Thanks to the King Baudouin Foundation, CegeSoma had the good fortune to integrate the library of Mrs. Lydia Chagoll into its collections early this year.

Her name is certainly well known to historical researchers who study World War II and more particularly the genocides of the 20th century, including the massacre of the Gypsies.
Didn't Lydia Chagoll (born in 1931 in Voorburg (Netherlands) - died in 2020 in Overijse) dedicate one of her last publications ( Tsiganes sous la croix gammée-2009) to their tragic fate, after writing down her own childhood experience in Une enfance dans les camps japonais (2002), certainly her best-known book, together with Hiro-Hito, empereur du Japon: un criminel de guerre oublié? (1983). But Lydia Chagoll did not limit herself to writing, on the contrary.

Born in the Netherlands into a Dutch-Jewish family that immigrated to Belgium very early on, this daughter of an anti-fascist journalist followed the tribulations of her family from May 1940 onwards, fleeing from one place of exile to another, all the way to the Dutch East Indies. Her parents hoped find there a welcoming haven, far from Europe under the boot of the Nazis. Unfortunately, a few months after their arrival, the rich Dutch colony was invaded by the Japanese Empire, and the family found itself sent to a Japanese concentration camp. Lydia was marked forever by this experience, but it gave her the strength to live, as well as her interest for all persecuted minorities and her dedication to unfortunate childhoods.

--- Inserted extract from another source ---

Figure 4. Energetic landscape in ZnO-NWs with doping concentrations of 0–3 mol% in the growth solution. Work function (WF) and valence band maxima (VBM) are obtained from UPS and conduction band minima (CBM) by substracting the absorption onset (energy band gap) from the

Liberated in October 1945 and back in Belgium, this passionate polyglot became successively, from 1948 to 1973, a ballerina, a choreographer (she studied the art of dance in Paris) and a classical dance teacher after founding her own ballet company in 1960 and obtaining a certificate in German language at the Dutch section of the Free University of Brussels (ULB).
In the 1970s, under the influence of her companion, the film director Frans Buyens (1924-2004), she became a filmmaker and scriptwriter, making, among other films, the well-known documentary "In the Name of the Führer" in 1977. Later, when concerned about the forgotten genocide of the Roma, she was able to complete another fine documentary film, "Ma Bister" ("Remember"). And above all, she tirelessly focused on the unfortunate children, victims of wars or private violence,  for which she received the 2014 Democracy Award.

As you can imagine, Lydia Chagoll's library is a reflection of her intellectual personality, but also of her cultural interests (dance, art and religions...) as well as of her personal journey.

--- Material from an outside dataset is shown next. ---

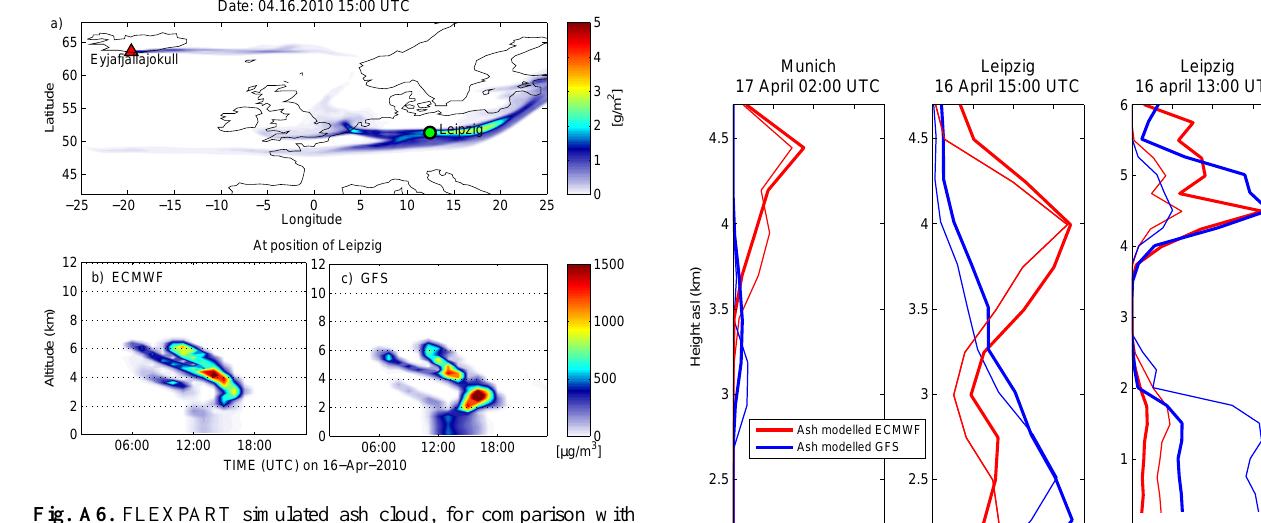
Fig. A6. FLEXPART simulated ash cloud, for comparison with published lidar observations. (a) FLEXPART a posteriori simula- tion (running on ECMWF data) of total ash column load. (b) and (c) simulated vertical distribution of ash, using ECMWF and GFS data respectively, over Leipzig (51.4 ◦ N, 12.4 ◦ E) on 16 April, to be compared with lidar observations (Fig. 1 in Ansmann et al., 2010).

Of particular interest to our institution are her books on Japanese atrocities in Southeast Asia and on the "Pacific War", a few on military history. Similarly, it is worth mentioning the important contribution of her library on the circumstances leading to the genocide of the Gypsies in Eastern Europe and in Germany, as well as new entries relating to Nazi biological racism, even if this literature from the 1980s and 1990s might now seem a bit " outdated ". Finally, the quality of her books on painting as reflection of an epoch should be emphasized: the "Chagoll Library" kept a good number of titles on surrealism, the "avant-garde" and Soviet realism and, in general, on the art of the so-called "totalitarian" countries.

If you add to that the studies on the theme of 'The Child in War', you have an idea of the cultural value of this acquisition for our Centre.

And before concluding, we will take our hats off to Mrs. Chagoll and thank the King Baudouin Foundation, which facilitated the transmission of this precious legacy!